Generous support for Ukraine is only one way in which Denmark has become an outlier. Since President Trump won re-election in November, Frederiksen has become a global symbol of opposition to him, thanks to her rebuffing his call for Denmark to turn over control of Greenland. But the main significance of Frederiksen and her party, the Social Democrats, has little to do with aid to Ukraine or a territorial argument in the North Atlantic. Over the past six years, they have been winning elections and notching policy victories that would be the envy of liberals worldwide, and doing so at a moment when the rest of the West is lurching to the right.
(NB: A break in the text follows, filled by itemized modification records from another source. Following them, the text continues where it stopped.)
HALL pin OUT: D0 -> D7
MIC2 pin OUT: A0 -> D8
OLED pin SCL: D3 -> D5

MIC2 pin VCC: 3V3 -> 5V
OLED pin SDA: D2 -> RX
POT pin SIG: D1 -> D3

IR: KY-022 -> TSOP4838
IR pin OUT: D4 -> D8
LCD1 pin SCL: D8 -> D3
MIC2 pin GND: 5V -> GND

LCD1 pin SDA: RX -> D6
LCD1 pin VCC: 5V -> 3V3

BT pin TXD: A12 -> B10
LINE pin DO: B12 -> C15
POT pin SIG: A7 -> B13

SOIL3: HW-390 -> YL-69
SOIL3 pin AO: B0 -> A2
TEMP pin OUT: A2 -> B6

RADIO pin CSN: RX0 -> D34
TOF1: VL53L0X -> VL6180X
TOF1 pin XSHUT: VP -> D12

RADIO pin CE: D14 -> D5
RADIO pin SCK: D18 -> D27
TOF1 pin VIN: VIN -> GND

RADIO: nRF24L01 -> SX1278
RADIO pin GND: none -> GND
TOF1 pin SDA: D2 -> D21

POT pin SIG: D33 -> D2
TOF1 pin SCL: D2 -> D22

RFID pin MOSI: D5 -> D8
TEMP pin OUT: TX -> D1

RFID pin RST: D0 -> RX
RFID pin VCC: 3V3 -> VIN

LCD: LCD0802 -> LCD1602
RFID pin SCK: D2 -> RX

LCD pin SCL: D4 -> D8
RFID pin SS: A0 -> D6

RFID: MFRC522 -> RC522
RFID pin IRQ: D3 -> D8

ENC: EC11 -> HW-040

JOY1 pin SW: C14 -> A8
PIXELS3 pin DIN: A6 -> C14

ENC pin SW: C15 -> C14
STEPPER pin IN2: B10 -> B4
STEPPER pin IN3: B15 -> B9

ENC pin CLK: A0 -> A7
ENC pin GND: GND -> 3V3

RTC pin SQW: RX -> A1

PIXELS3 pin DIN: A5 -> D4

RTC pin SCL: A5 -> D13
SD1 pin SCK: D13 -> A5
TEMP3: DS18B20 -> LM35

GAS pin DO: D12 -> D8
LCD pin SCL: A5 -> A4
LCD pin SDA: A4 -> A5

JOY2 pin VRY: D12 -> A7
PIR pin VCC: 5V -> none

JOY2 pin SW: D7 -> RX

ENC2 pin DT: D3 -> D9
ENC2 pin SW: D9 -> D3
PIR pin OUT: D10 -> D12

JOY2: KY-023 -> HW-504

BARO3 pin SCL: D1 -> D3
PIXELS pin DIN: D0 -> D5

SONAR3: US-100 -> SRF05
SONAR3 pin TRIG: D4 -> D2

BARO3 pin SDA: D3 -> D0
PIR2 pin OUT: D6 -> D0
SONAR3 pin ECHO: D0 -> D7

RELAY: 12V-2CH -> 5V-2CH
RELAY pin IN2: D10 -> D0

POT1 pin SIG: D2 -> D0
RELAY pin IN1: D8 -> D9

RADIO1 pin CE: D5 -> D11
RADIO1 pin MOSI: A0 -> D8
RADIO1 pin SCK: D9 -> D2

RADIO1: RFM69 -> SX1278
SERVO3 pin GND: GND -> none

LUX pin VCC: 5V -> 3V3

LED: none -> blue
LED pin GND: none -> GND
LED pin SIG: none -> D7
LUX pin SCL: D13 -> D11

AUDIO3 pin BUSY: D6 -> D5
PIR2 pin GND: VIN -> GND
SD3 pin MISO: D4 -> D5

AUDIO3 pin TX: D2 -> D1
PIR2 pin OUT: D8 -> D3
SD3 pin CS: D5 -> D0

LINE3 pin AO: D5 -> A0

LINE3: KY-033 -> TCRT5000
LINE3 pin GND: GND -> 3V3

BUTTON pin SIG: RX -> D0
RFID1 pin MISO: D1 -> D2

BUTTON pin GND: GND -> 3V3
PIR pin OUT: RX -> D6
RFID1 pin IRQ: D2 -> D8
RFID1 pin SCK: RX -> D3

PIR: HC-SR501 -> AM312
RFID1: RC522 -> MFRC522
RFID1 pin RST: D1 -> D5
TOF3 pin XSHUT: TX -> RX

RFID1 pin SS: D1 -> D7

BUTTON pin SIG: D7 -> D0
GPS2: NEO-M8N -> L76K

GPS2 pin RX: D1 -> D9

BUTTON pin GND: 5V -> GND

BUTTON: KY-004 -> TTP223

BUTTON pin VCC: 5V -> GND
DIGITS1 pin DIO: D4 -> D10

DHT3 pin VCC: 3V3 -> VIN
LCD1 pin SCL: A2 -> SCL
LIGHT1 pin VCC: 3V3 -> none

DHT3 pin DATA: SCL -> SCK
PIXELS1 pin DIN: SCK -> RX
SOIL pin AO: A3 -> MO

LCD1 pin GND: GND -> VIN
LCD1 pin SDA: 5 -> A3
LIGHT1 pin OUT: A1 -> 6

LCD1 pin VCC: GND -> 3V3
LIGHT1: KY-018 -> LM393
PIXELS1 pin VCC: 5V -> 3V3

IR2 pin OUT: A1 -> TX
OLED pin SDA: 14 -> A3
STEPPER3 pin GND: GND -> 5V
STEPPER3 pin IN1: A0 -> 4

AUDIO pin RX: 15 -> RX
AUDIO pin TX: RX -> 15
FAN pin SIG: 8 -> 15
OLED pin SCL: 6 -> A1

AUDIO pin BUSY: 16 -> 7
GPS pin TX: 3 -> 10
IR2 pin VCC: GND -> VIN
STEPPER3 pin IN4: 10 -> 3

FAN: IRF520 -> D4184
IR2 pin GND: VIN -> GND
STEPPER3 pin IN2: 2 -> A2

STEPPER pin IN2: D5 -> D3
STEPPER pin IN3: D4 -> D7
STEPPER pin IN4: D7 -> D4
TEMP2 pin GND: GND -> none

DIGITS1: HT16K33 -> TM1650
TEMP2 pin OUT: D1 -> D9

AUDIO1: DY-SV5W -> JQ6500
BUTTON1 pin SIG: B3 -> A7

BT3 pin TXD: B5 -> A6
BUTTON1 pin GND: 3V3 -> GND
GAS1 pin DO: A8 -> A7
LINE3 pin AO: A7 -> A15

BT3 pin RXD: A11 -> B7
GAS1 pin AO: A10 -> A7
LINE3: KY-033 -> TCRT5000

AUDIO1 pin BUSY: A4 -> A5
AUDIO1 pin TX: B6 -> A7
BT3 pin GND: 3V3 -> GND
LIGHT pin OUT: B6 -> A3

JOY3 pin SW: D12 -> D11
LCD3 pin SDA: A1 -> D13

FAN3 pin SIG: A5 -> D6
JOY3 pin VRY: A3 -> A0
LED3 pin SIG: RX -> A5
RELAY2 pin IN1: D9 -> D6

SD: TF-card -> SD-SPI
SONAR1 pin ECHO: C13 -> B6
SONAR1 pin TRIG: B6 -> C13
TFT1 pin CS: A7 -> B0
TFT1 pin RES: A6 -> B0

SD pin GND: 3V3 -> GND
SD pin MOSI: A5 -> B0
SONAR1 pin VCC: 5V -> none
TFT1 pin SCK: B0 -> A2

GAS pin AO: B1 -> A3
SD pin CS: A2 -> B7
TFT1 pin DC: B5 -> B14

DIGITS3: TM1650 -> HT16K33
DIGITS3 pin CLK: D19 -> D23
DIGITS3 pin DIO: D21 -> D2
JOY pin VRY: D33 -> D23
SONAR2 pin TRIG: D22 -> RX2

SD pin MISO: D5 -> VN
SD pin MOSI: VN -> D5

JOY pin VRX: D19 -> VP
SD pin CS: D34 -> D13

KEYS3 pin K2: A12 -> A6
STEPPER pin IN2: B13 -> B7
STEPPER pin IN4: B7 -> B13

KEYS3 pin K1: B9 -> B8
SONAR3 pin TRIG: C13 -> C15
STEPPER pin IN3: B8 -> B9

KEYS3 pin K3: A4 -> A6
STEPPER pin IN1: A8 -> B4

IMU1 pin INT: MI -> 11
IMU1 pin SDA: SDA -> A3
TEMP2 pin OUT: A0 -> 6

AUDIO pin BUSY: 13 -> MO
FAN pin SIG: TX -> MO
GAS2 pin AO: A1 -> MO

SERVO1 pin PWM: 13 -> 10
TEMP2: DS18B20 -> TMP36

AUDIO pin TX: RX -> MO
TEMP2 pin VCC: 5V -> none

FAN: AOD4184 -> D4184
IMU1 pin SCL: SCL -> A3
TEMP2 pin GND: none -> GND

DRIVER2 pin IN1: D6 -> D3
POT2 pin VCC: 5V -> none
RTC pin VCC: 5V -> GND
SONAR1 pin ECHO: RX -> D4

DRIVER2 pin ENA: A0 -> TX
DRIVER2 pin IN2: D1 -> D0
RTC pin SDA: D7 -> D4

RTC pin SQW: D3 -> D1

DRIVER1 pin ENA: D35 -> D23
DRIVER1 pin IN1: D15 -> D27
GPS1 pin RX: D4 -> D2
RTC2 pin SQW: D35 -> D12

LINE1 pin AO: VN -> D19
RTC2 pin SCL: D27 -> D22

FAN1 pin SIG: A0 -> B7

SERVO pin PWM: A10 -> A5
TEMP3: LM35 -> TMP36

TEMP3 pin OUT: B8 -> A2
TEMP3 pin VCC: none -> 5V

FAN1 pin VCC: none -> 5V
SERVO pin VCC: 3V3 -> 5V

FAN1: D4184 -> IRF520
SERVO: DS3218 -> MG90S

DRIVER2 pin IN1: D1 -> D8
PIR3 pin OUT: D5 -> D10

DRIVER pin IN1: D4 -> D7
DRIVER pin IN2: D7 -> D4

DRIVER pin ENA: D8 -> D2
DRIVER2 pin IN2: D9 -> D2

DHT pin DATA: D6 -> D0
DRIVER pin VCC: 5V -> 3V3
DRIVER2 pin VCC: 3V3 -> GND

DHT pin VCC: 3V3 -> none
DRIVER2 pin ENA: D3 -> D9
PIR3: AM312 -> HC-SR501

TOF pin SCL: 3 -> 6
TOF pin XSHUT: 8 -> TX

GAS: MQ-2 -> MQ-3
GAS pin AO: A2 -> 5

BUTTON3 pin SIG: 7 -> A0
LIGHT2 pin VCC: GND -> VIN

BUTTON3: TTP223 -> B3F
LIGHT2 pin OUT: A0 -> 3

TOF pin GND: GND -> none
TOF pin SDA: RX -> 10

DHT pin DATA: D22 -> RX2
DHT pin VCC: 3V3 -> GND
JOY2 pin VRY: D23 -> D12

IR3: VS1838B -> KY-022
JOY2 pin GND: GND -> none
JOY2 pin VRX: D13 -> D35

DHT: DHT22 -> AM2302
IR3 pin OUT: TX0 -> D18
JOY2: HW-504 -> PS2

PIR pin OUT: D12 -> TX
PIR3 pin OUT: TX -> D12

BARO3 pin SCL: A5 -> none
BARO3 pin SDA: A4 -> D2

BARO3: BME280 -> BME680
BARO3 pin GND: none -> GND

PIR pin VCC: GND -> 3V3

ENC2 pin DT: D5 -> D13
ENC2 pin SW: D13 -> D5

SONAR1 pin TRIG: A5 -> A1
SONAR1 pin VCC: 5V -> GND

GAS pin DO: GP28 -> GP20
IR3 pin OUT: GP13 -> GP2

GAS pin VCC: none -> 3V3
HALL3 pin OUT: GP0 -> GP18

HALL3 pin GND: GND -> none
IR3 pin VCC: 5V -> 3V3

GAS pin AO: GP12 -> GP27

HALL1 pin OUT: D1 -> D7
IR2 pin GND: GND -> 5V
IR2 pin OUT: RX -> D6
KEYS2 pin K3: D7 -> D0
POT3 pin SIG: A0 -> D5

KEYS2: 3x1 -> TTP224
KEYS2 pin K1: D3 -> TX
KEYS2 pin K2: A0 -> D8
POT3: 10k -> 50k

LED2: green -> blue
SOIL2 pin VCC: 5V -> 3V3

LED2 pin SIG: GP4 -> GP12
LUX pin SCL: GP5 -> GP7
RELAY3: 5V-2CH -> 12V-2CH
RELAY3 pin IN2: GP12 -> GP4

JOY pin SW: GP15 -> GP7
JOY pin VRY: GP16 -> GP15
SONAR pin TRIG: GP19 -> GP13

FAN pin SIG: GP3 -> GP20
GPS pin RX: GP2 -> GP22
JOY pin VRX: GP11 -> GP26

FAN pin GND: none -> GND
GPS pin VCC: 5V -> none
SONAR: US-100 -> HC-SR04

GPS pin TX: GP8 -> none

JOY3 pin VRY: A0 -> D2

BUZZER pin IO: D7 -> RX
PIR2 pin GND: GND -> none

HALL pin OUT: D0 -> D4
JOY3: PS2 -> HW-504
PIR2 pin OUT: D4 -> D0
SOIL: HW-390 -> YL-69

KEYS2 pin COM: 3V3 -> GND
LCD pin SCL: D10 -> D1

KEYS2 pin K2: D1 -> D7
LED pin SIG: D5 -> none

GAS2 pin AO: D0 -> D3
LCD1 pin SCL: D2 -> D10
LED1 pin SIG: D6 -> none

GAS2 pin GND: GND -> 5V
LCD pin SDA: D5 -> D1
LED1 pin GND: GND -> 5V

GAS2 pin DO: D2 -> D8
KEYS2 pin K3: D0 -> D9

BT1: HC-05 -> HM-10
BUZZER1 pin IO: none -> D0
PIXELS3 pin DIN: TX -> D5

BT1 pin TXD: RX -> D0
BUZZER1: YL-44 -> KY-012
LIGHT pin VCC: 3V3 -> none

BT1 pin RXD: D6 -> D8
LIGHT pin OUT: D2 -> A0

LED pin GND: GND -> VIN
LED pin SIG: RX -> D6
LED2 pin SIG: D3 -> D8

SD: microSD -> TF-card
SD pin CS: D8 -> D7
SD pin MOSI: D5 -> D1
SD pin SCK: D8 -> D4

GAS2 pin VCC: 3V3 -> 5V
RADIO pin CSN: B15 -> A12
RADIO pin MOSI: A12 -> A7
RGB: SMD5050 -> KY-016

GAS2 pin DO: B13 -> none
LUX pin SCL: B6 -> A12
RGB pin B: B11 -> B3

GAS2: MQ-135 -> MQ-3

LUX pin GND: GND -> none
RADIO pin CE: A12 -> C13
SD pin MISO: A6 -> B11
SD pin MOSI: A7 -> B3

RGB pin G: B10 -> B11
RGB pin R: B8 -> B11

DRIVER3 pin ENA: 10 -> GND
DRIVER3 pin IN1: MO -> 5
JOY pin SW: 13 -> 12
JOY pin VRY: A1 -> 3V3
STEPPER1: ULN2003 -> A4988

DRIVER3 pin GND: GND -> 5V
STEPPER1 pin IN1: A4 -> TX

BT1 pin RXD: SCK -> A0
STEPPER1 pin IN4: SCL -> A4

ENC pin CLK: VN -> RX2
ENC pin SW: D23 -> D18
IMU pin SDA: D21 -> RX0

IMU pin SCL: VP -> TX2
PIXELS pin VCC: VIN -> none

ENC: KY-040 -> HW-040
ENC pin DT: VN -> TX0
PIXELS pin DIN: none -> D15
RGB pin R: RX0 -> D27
In Hungary, Prime Minister Viktor Orban has changed laws and marginalized critics to help him remain in office. In Austria, Britain, France, Italy, the Netherlands, Sweden and elsewhere, the far right has grown. In Germany’s election on Sunday, the governing center-left party finished third, behind the center right and far right. In both Canada and Australia, polls suggest that center-left governments will lose elections this year. And in the United States, Joe Biden left office with dismal approval ratings, and Trump won the popular vote for the first time last year. In each of these cases, a major explanation is that working-class voters have drifted from their historical home on the political left and embraced some mix of populism, nationalism and conservatism. Over the past several years, there is arguably not a single high-income country where a center-left party has managed to enact progressive policies and win re-election — with the exception of Denmark.

Since the Social Democrats took power in 2019, they have compiled a record that resembles the wish list of a liberal American think tank. They changed pension rules to enable blue-collar workers to retire earlier than professionals. On housing, the party fought speculation by the private-equity industry by enacting the so-called Blackstone law, a reference to the giant New York-based firm that had bought beloved Copenhagen apartment buildings; the law restricts landlords from raising rents for five years after buying a property. To fight climate change, Frederiksen’s government created the world’s first carbon tax on livestock and passed a law that requires 15 percent of farmland to become natural habitat. On reproductive rights, Denmark last year expanded access to abortion through the first 18 weeks of pregnancy, up from 12 weeks, and allowed girls starting at age 15 to get an abortion without parental consent.